◆ Problem requirements
Which lines of the records hold the string "linecap"? Report only how many of them there are.

[Opening Data for processing section]

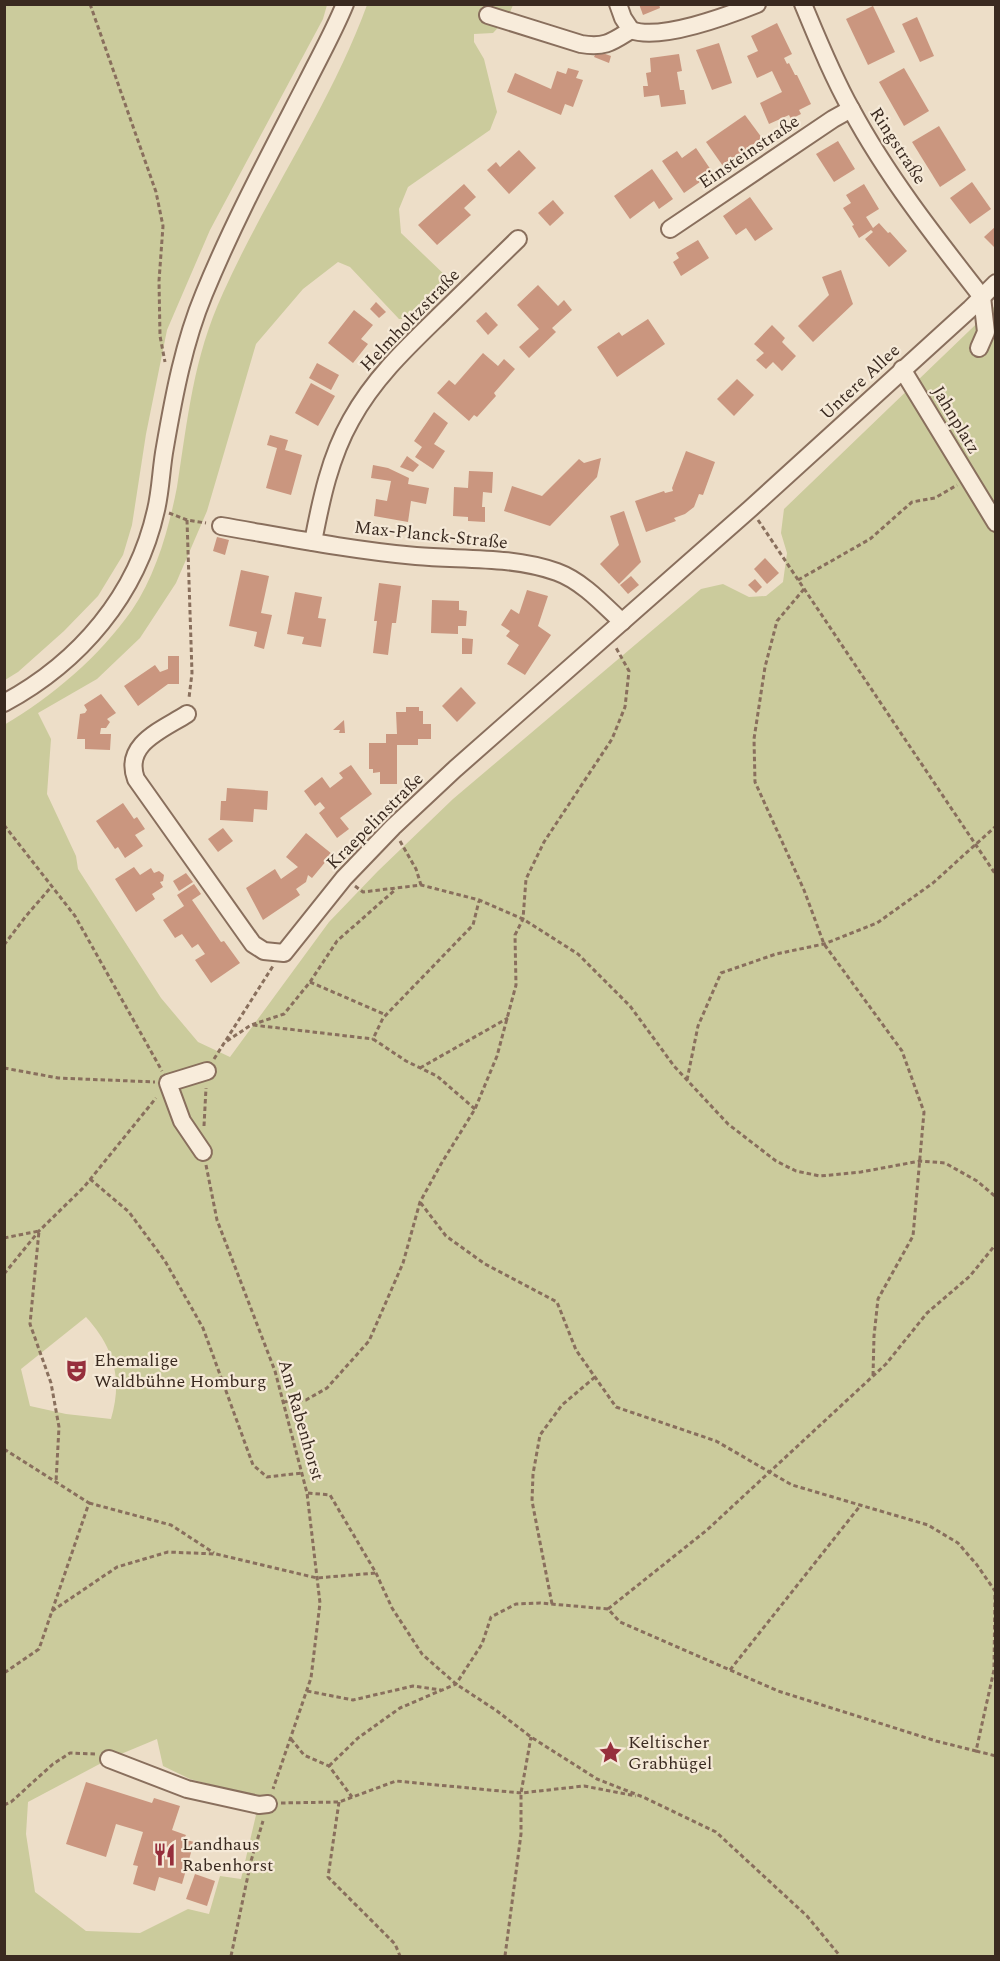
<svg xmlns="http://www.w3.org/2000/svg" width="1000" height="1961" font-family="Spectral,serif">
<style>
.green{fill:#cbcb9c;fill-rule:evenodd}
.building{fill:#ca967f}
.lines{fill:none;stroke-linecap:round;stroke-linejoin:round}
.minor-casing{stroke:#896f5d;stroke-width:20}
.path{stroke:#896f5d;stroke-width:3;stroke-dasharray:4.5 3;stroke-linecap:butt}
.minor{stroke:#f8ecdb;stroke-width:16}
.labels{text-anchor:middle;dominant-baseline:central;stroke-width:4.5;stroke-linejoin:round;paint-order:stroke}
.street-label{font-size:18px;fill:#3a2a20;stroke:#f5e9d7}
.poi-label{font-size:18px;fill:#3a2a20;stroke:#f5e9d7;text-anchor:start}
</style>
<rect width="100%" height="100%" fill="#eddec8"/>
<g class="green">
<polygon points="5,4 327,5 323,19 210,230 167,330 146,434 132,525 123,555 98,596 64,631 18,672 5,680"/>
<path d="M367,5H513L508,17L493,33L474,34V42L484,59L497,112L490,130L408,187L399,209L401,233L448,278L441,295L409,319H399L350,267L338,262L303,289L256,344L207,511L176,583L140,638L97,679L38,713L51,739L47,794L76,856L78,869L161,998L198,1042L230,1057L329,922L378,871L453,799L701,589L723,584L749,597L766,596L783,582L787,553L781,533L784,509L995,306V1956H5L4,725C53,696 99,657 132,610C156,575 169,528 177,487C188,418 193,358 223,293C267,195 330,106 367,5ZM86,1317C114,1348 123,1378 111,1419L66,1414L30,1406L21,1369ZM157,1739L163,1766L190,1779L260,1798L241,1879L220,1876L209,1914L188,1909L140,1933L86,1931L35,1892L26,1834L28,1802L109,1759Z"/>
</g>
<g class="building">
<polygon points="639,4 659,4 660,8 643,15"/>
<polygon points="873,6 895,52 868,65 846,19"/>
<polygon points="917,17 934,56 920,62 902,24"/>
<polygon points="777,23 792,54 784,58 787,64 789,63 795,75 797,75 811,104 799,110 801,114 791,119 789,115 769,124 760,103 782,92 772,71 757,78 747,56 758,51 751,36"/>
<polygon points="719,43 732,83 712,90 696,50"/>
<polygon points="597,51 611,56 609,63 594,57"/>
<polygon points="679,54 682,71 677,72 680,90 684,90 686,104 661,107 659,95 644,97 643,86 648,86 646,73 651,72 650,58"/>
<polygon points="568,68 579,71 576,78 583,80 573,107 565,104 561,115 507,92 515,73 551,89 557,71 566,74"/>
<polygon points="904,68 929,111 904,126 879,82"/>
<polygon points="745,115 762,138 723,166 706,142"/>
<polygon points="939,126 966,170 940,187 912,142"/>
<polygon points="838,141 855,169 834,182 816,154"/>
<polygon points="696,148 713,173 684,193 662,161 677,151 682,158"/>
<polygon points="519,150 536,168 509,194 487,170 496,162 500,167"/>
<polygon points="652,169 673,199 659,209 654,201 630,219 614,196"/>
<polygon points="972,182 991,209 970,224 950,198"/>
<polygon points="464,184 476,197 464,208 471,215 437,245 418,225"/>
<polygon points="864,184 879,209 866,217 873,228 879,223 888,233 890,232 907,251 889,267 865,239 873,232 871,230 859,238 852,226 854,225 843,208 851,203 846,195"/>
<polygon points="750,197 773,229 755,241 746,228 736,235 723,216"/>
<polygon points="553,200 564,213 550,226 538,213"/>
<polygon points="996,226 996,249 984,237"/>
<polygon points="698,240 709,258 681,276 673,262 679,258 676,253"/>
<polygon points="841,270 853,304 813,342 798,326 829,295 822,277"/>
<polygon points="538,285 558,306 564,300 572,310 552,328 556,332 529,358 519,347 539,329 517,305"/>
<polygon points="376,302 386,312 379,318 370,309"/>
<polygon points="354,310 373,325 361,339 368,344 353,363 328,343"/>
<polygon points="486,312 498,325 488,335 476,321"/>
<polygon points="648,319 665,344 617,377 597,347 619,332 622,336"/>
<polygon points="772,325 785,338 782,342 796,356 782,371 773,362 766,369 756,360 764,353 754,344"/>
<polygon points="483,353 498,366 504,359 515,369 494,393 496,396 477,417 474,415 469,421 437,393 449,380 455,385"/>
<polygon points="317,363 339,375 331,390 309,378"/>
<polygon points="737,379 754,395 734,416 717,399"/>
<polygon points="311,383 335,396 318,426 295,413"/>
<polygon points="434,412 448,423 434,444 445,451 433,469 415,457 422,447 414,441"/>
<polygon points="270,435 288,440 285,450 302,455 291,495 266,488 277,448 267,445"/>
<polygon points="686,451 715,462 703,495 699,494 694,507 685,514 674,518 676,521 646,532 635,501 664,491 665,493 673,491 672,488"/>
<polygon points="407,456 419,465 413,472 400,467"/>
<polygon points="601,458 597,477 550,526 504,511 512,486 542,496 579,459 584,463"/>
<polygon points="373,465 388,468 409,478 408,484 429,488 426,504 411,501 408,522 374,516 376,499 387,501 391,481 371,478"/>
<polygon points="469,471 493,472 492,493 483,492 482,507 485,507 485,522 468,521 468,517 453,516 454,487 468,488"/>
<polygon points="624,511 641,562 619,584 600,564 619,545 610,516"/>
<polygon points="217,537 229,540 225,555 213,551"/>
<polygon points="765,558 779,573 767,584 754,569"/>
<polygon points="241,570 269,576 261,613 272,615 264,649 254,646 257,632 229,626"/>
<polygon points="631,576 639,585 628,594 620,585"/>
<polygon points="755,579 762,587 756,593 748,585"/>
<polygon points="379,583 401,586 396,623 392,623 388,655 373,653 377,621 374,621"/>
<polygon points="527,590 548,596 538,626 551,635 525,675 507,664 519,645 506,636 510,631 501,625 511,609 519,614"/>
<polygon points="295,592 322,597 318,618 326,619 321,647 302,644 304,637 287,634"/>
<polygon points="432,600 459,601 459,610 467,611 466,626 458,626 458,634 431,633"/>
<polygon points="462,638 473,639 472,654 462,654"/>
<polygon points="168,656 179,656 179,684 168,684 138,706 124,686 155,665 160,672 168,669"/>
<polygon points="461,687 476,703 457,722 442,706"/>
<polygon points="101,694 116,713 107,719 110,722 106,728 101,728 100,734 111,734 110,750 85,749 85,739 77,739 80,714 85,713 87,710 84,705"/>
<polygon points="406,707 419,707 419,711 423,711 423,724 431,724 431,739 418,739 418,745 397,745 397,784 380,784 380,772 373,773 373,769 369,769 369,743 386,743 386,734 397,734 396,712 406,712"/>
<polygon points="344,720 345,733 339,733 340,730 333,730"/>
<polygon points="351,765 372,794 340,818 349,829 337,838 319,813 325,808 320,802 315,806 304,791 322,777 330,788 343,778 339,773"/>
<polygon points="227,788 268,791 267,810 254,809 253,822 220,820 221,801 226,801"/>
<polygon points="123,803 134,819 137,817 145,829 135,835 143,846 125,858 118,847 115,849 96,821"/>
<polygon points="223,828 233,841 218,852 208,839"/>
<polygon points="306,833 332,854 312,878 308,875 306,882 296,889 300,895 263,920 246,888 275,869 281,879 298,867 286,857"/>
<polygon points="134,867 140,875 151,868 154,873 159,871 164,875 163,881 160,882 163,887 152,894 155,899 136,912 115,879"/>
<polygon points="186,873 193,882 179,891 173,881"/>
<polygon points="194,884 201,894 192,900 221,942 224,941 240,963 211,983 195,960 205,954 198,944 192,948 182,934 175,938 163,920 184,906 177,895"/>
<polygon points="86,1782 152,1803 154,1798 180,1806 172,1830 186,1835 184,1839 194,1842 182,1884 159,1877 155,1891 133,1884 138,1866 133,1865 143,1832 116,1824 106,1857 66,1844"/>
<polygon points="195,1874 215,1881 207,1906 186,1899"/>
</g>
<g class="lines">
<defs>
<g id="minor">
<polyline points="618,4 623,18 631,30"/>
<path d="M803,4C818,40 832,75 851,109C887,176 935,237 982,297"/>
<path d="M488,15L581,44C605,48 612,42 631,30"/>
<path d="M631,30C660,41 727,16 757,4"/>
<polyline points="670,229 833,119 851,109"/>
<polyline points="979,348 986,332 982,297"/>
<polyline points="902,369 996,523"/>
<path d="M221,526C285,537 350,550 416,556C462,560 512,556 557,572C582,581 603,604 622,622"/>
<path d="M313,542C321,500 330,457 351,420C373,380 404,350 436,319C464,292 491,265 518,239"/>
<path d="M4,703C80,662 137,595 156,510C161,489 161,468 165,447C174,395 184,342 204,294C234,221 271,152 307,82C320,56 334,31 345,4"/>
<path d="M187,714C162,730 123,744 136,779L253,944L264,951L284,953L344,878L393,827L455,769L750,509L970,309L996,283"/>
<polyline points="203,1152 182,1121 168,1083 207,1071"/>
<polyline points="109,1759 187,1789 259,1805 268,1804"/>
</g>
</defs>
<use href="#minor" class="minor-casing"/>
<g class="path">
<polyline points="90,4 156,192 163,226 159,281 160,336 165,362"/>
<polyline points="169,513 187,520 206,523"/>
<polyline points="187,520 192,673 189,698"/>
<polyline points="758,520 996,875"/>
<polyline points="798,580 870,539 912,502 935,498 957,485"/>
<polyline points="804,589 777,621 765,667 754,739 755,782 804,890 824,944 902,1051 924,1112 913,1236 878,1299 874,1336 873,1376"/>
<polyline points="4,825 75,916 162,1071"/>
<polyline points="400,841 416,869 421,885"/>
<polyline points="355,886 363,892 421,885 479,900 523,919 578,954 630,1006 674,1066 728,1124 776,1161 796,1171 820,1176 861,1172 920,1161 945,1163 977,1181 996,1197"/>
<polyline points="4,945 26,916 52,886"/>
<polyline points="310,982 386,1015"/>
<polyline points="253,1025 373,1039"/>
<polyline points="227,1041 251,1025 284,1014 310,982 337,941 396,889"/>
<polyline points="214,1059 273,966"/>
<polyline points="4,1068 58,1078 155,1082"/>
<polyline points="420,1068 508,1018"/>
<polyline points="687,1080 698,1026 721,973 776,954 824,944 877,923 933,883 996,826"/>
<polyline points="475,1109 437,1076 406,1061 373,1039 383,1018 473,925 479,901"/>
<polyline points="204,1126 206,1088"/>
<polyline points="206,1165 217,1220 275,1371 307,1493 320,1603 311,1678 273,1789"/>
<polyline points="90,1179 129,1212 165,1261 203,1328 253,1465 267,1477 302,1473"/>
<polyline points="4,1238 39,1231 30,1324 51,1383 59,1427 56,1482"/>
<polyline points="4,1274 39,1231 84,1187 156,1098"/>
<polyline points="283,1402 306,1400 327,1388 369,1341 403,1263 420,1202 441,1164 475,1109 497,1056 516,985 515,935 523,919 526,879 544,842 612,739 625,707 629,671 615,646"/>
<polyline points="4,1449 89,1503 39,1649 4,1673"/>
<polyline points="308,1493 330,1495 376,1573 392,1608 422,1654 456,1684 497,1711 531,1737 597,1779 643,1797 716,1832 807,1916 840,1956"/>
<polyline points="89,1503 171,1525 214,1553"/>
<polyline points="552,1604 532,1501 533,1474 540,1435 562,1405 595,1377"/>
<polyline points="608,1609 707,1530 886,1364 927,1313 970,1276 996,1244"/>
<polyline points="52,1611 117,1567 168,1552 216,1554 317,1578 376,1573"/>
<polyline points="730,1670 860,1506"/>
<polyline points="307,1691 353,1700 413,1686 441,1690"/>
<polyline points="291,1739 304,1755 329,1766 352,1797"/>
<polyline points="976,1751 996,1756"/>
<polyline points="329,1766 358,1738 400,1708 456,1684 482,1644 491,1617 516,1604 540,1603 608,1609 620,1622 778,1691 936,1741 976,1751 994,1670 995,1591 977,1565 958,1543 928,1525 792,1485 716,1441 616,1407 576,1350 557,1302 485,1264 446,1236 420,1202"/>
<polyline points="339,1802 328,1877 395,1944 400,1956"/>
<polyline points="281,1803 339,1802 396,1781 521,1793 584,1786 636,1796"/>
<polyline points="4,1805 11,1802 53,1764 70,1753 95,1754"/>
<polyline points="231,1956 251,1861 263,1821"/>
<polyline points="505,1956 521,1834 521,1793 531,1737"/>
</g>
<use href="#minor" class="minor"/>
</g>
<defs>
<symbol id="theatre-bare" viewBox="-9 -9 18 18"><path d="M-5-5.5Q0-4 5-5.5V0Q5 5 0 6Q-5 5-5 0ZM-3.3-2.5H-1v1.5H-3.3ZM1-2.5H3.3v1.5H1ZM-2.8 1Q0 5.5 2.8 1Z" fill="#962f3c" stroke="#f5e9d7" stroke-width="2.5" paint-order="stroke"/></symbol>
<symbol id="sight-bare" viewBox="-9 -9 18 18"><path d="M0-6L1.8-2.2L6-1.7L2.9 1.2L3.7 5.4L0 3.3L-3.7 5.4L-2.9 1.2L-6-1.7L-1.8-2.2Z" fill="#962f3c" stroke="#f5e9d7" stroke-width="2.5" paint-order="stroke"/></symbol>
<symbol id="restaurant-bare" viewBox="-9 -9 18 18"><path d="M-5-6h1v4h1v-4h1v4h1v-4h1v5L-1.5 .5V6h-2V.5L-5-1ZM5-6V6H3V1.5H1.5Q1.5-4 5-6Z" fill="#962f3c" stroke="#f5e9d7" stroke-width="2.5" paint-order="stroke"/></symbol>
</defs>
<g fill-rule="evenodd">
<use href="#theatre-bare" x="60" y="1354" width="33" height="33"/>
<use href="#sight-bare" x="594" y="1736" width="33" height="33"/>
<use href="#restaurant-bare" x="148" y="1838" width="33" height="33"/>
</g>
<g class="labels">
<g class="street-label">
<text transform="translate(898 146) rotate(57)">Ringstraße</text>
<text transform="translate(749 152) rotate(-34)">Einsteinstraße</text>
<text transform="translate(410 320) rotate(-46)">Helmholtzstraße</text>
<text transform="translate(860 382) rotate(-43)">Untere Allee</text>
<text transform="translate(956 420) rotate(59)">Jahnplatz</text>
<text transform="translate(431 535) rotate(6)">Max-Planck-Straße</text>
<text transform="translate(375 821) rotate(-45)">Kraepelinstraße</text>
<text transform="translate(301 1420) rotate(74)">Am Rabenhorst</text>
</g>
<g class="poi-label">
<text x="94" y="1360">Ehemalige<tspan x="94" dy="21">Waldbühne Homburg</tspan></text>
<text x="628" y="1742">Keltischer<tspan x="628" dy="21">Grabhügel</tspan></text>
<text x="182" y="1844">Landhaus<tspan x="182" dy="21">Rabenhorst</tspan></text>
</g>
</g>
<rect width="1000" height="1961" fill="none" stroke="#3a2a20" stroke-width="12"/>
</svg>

[Closing Data for processing section]

◆ Answer below
2